Monday, January 25, 2010

Update

I am learning something new everyday.
Believe it or not.
Of course, I believe most of us learn something new.
I know that I haven't blogged much deeper thoughts lately.
Part of it is that I don't want to express myself too much.
Plus, I especially don't want to express deep into the heart of my significant other.
My mom warned me not to put too much feelings into it.
Which is true because I was hurt in the past.
However, I put this situation through more times of thought and prayer.
Therefore, I will not talk about it from now until that day.
More of it has to do with not wanting to have any disappointment to you guys and myself.
So, I have an assignment due tomorrow and I am cramming it tonight.
Typical student like me will cram.
I think I should seriously not cram anymore or else I will lose sleep.
Time to get back to work.
I will post some interesting thoughts later.
Oh, before I publish this entry, I will throw in one convicting thought that she shared with me
"When we are so busy or too caught up with world, the first thing that we kick out in our thought is God."

Wednesday, January 20, 2010

PJ

It's been almost a week since I last posted.
Quite a lot has happened actually, but I have to go home and share it with you guys.
Right now, in the midst of the supper time, I am still at school exporting my video and burning it onto a DVD.
:::
### WHAT THE TASK ASKS
Rewrite the part of the blog post above that opens with the words containing "My mom warned" and closes with "until that day.", changing "prayer" to "reflection".
:::
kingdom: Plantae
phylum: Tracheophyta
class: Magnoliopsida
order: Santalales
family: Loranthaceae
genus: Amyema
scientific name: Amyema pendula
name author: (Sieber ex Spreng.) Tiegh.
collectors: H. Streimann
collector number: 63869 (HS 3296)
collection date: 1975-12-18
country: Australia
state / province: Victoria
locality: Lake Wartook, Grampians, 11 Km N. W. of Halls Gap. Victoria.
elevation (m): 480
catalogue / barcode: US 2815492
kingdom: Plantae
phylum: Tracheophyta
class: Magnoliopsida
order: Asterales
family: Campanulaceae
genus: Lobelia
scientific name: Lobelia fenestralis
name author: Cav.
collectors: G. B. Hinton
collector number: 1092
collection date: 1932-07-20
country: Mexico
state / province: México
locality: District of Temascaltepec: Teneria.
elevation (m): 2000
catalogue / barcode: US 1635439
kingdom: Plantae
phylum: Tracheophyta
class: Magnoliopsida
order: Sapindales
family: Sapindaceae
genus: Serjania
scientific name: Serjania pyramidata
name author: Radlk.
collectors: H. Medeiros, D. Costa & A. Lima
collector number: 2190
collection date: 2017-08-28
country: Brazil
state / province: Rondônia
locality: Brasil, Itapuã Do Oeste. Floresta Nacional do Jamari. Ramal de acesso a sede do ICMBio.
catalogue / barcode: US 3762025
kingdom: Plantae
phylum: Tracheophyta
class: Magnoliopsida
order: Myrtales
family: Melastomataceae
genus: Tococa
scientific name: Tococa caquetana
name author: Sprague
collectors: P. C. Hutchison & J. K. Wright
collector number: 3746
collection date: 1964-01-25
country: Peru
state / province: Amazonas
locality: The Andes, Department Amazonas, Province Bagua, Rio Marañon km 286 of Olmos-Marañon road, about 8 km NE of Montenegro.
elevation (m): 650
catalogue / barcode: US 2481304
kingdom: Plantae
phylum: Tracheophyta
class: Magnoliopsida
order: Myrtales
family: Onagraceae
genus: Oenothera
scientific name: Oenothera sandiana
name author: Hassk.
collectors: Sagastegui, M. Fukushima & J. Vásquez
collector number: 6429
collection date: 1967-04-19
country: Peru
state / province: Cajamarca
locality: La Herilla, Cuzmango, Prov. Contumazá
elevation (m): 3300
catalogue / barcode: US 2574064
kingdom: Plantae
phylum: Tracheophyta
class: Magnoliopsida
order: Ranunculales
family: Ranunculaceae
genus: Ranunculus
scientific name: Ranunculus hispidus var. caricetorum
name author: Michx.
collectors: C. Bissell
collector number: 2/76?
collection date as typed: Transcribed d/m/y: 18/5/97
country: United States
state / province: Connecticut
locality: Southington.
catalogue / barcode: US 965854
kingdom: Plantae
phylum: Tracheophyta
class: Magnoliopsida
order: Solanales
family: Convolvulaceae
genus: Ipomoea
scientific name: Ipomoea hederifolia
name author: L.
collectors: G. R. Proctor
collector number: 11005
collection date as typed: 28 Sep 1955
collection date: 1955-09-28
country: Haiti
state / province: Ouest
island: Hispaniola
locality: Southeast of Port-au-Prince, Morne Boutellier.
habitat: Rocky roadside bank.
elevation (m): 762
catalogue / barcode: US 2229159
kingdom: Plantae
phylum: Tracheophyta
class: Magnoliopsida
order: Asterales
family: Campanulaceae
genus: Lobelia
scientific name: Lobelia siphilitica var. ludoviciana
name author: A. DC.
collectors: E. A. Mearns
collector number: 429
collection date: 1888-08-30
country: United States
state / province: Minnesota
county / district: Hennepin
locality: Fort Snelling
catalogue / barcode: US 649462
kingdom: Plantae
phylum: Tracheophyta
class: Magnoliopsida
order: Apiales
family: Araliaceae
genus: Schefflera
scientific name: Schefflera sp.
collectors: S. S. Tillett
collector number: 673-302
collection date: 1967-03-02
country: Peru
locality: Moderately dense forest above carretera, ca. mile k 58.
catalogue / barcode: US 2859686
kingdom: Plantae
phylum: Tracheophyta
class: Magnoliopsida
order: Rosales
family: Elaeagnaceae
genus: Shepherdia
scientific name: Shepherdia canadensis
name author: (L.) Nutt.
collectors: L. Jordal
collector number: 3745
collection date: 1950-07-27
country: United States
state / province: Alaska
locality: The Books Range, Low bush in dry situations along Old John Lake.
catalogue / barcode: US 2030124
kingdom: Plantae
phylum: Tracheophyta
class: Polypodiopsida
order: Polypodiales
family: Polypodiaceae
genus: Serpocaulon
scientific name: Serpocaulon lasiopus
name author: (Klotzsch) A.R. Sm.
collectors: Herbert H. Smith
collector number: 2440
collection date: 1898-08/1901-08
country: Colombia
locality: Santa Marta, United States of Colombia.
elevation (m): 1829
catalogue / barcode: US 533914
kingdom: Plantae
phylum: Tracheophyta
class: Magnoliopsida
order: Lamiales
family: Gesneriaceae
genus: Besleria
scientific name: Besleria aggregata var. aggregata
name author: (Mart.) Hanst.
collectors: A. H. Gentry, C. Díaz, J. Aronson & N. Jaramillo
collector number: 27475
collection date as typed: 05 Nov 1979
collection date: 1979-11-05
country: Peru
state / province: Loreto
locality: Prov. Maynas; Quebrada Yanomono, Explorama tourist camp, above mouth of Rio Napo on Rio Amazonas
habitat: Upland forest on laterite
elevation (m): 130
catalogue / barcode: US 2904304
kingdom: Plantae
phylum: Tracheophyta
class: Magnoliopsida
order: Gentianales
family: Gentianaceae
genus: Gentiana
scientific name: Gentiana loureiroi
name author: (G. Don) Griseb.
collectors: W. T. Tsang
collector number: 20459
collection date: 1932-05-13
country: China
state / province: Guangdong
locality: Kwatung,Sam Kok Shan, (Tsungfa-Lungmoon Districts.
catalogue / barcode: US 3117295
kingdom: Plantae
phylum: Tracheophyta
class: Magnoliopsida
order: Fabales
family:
:::
### WRITTEN SOLUTION
My mom warned me not to put too much feelings into it.
Which is true because I was hurt in the past.
However, I put this situation through more times of thought and reflection.
Therefore, I will not talk about it from now until that day.